Park personnel reported small explosions during the afternoon of 3 February and at about 0700 on 6 February. The cause of the explosions may have been venting from two small pyroclastic cones composed entirely of sulfur. The larger of the two cones was ~1 m high, and they were separated by a large hole that was the site of vigorous fumarolic activity. Particles of bright yellow pyroclastic sulfur covered ~500 m2 on the NE part of the crater floor.

January 1989 seismicity was the most active of the past 2 years (figure 8). The number of events averaged 307/day at Red Sismológico Nacional station VPS-2, roughly 1 km NW of the lake. The bulk of the events were of low frequency with depths that did not exceed 1 km.

Figure (see Caption) Figure 8. Number of seismic events/day of types B, I, and D, January 1989, recorded at Red Sismológico Nacional Station VPS-2, roughly 1 km NW of the crater lake. January totals for event types: B, 5977; I, 1878; D, 394; A, 8. Courtesy of Guillermo Alvarado.

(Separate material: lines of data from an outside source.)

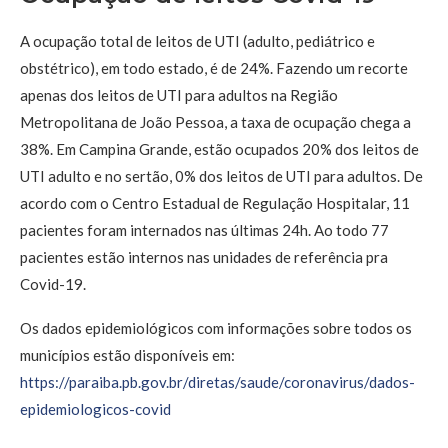
A ocupação total de leitos de UTI (adulto, pediátrico e
obstétrico), em todo estado, é de 24%. Fazendo um recorte
apenas dos leitos de UTI para adultos na Região
Metropolitana de João Pessoa, a taxa de ocupação chega a
38%. Em Campina Grande, estão ocupados 20% dos leitos de
UTI adulto e no sertão, 0% dos leitos de UTI para adultos. De
acordo com o Centro Estadual de Regulação Hospitalar, 11
pacientes foram internados nas últimas 24h. Ao todo 77
pacientes estão internos nas unidades de referência pra
Covid-19.
Os dados epidemiológicos com informações sobre todos os
municípios estão disponíveis em:
https://paraiba.pb.gov.br/diretas/saude/coronavirus/dados-
epidemiologicos-covid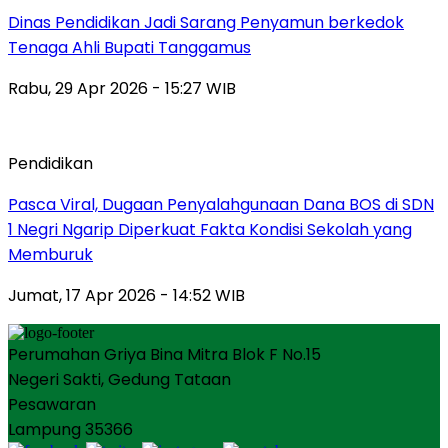
Dinas Pendidikan Jadi Sarang Penyamun berkedok
Tenaga Ahli Bupati Tanggamus
Rabu, 29 Apr 2026 - 15:27 WIB
Pendidikan
Pasca Viral, Dugaan Penyalahgunaan Dana BOS di SDN
1 Negri Ngarip Diperkuat Fakta Kondisi Sekolah yang
Memburuk
Jumat, 17 Apr 2026 - 14:52 WIB
Perumahan Griya Bina Mitra Blok F No.15
Negeri Sakti, Gedung Tataan
Pesawaran
Lampung 35366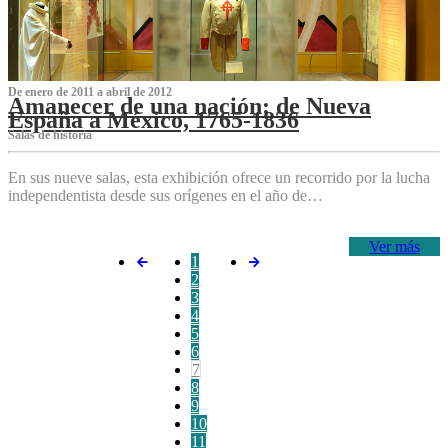
De enero de 2011 a abril de 2012
Amanecer de una nación: de Nueva
España a México, 1765-1836
Salas de historia
En sus nueve salas, esta exhibición ofrece un recorrido por la lucha
independentista desde sus orígenes en el año de…
Ver más
1
2
3
4
5
6
7
8
9
10
11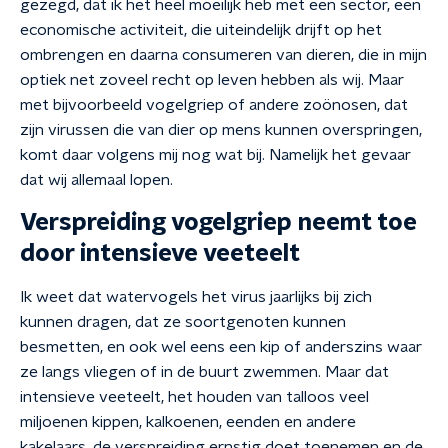
gezegd, dat ik het heel moeilijk heb met een sector, een
economische activiteit, die uiteindelijk drijft op het
ombrengen en daarna consumeren van dieren, die in mijn
optiek net zoveel recht op leven hebben als wij. Maar
met bijvoorbeeld vogelgriep of andere zoönosen, dat
zijn virussen die van dier op mens kunnen overspringen,
komt daar volgens mij nog wat bij. Namelijk het gevaar
dat wij allemaal lopen.
Verspreiding vogelgriep neemt toe
door intensieve veeteelt
Ik weet dat watervogels het virus jaarlijks bij zich
kunnen dragen, dat ze soortgenoten kunnen
besmetten, en ook wel eens een kip of anderszins waar
ze langs vliegen of in de buurt zwemmen. Maar dat
intensieve veeteelt, het houden van talloos veel
miljoenen kippen, kalkoenen, eenden en andere
kakelaars, de verspreiding ernstig doet toenemen en de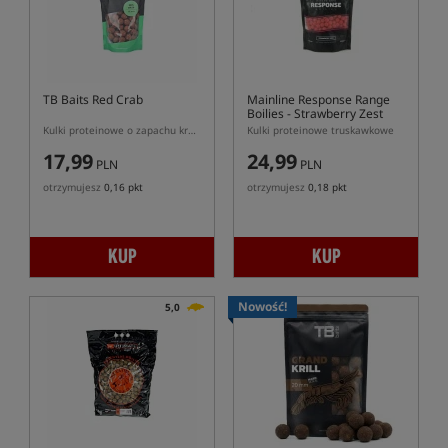
TB Baits Red Crab
Mainline Response Range
Boilies - Strawberry Zest
Kulki proteinowe o zapachu kraba i ostrych przypraw
Kulki proteinowe truskawkowe
17,99
24,99
PLN
PLN
otrzymujesz
0,16 pkt
otrzymujesz
0,18 pkt
KUP
KUP
Nowość!
5,0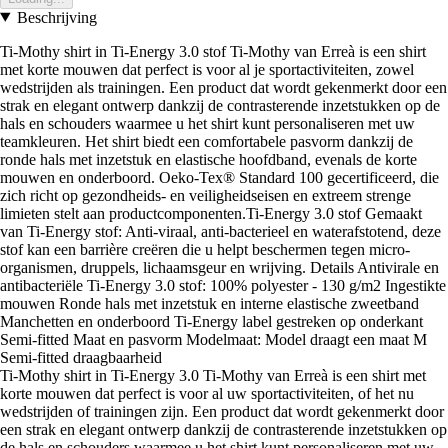
Beschrijving
Ti-Mothy shirt in Ti-Energy 3.0 stof Ti-Mothy van Erreà is een shirt
met korte mouwen dat perfect is voor al je sportactiviteiten, zowel
wedstrijden als trainingen. Een product dat wordt gekenmerkt door een
strak en elegant ontwerp dankzij de contrasterende inzetstukken op de
hals en schouders waarmee u het shirt kunt personaliseren met uw
teamkleuren. Het shirt biedt een comfortabele pasvorm dankzij de
ronde hals met inzetstuk en elastische hoofdband, evenals de korte
mouwen en onderboord. Oeko-Tex® Standard 100 gecertificeerd, die
zich richt op gezondheids- en veiligheidseisen en extreem strenge
limieten stelt aan productcomponenten.Ti-Energy 3.0 stof Gemaakt
van Ti-Energy stof: Anti-viraal, anti-bacterieel en waterafstotend, deze
stof kan een barrière creëren die u helpt beschermen tegen micro-
organismen, druppels, lichaamsgeur en wrijving. Details Antivirale en
antibacteriële Ti-Energy 3.0 stof: 100% polyester - 130 g/m2 Ingestikte
mouwen Ronde hals met inzetstuk en interne elastische zweetband
Manchetten en onderboord Ti-Energy label gestreken op onderkant
Semi-fitted Maat en pasvorm Modelmaat: Model draagt een maat M
Semi-fitted draagbaarheid
Ti-Mothy shirt in Ti-Energy 3.0 Ti-Mothy van Erreà is een shirt met
korte mouwen dat perfect is voor al uw sportactiviteiten, of het nu
wedstrijden of trainingen zijn. Een product dat wordt gekenmerkt door
een strak en elegant ontwerp dankzij de contrasterende inzetstukken op
de hals en schouders waarmee u het shirt kunt personaliseren met uw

Geologic Background. The broad vegetated edifice of Poás, one of the most active volcanoes of Costa Rica, contains three craters along a N-S line. The frequently visited multi-hued summit crater lakes of the basaltic-to-dacitic volcano are easily accessible by vehicle from the nearby capital city of San José. A N-S-trending fissure cutting the complex stratovolcano extends to the lower N flank, where it has produced the Congo stratovolcano and several lake-filled maars. The southernmost of the two summit crater lakes, Botos, last erupted about 7,500 years ago. The more prominent geothermally heated northern lake, Laguna Caliente, is one of the world's most acidic natural lakes, with a pH of near zero. It has been the site of frequent phreatic and phreatomagmatic eruptions since an eruption was reported in 1828. Eruptions often include geyser-like ejections of crater-lake water.

Information Contacts: Gary Rowe and Susan Brantley, Pennsylvania State Univ, USA; José Francisco Fernández, Chemistry Laboratory, Instituto Costarricense de Electricidad, San José, Costa Rica; Mario Fernández and Luis Diego Morales, Univ de Costa Rica, San José, Costa Rica; R. Barquero and Guillermo Alvarado, ICE; J. Barquero and E. Fernández, OVSICORI.


Rabaul (Papua New Guinea) — January 1989 Citation iconCite this Report

Rabaul

Papua New Guinea

4.2459°S, 152.1937°E; summit elev. 688 m

All times are local (unless otherwise noted)


Seismicity declines; deformation low

"Seismicity continued to decline in January. The total number of caldera earthquakes was 95. On most days only a few events were recorded, but 21 earthquakes occurred on the 31st. Only six events could be located. These occurred mainly on the NW and NE parts of the caldera seismic zone. Ground deformation rates remained low. No significant elevation or tilt changes were recorded, and EDM data showed no clear trends."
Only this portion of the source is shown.